Revisiter les stratégies d’adaptation à la sécheresse des plantes pour anticiper le devenir des écosystèmes naturels et cultivés
Résumé: De nombreuses régions du monde connaissent une augmentation significative de l’aridité sous l’effet du changement climatique. En Méditerranée, les sécheresses sont de plus en plus longues, précoces, intenses, et génèrent des deficits hydriques saisonniers, annuels ou pluri-annuels parfois extrêmes. Afin d’anticiper la réponse et le devenir des écosystèmes, il est crucial de comprendre (i) comment les plantes s’acclimatent et s’adaptent à des sécheresses sévères et chroniques, (ii) comment elles interagissent entre elles dans ces conditions difficiles et (iii) comment la biodiversité végétale contribue à la résistance/ resilience face à ces changements. Le défi à relever pour décrire et évaluer les différentes formes d’adaptation à la sécheresse des plantes provient du fait qu’elles reposent sur des ajustements physiologiques dynamiques et des co-variations complexes de plusieurs types de traits (physiologiques, hydrauliques, morpho-anatomiques, allométriques, phénologiques…) qui sont difficiles à intégrer à l’échelle du phenotype et qui diffèrent selon les environnements. D’autre part, malgré des attendus théoriques de plus en plus partagés, les effets positifs de la biodiversité (complémentarité, facilitation, effet d’assurance) deviennent très incertains lorsque l’aridité augmente et demandent à être davantage étudiés en considérant plus explicitement les traits des plantes et les mécanismes d’interaction.
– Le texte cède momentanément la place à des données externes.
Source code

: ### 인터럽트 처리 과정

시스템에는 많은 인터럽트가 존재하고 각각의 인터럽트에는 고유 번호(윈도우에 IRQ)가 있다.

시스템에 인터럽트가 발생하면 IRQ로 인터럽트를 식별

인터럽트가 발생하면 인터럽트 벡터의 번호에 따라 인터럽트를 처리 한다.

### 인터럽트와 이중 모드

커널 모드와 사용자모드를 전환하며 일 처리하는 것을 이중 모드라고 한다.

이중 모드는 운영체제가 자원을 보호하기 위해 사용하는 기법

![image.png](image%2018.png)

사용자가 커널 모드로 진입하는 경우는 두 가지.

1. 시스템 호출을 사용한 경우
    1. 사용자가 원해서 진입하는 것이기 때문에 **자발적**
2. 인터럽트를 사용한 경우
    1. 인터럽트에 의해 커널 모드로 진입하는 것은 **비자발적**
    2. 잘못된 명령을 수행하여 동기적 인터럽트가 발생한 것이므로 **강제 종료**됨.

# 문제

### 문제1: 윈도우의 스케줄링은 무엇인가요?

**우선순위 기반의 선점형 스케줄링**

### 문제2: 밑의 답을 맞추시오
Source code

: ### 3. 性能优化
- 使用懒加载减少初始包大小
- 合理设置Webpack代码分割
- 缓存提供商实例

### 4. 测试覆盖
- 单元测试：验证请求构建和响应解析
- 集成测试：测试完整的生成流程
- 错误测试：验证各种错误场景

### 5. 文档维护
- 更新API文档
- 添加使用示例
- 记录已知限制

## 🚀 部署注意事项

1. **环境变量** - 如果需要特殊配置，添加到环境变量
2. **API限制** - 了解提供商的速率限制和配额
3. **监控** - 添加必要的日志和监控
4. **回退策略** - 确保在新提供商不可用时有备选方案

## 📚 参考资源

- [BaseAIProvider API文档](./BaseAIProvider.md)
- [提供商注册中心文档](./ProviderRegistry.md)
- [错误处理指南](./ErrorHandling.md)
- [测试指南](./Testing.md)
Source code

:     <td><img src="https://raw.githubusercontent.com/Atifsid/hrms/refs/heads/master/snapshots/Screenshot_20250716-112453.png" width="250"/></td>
Cet exposé sera l’occasion d’aborder ces problématiques dans le contexte particulier des écosystèmes cultivés et pâturés du Nord et du Sud de la Méditerranée. Je présenterai des travaux à la croisée de l’écologie fonctionnelle, de l’écophysiologie et de l’agroécologie sur (i) la variabilité intraspécifique de l’adaptation à la sécheresse chez les espèces pérennes cultivées, et (ii) l’effet des associations d’espèces et de l’agroforesterie sur la résistance/ resilience à la sécheresse. Puis, je proposerai des perspectives de recherche qui visent à poursuivre les efforts d’intégration phénotypique des traits d’adaptation à la sécheresse, la caractérisation des variations intraspécifiques, et l’évaluation de l’importance des interactions entre plantes. Je discuterai de l’opportunité d’étendre ce travail le long de gradients environnementaux dans des biomes marqués par l’aridité (Méditerranée, déserts) ou pour lesquels les sécheresses saisonnières sont une préoccupation grandissante (tropiques humides, milieux insulaires), en relation avec le production de données standardisées pour des analyses comparatives et la modélisation des écosystèmes.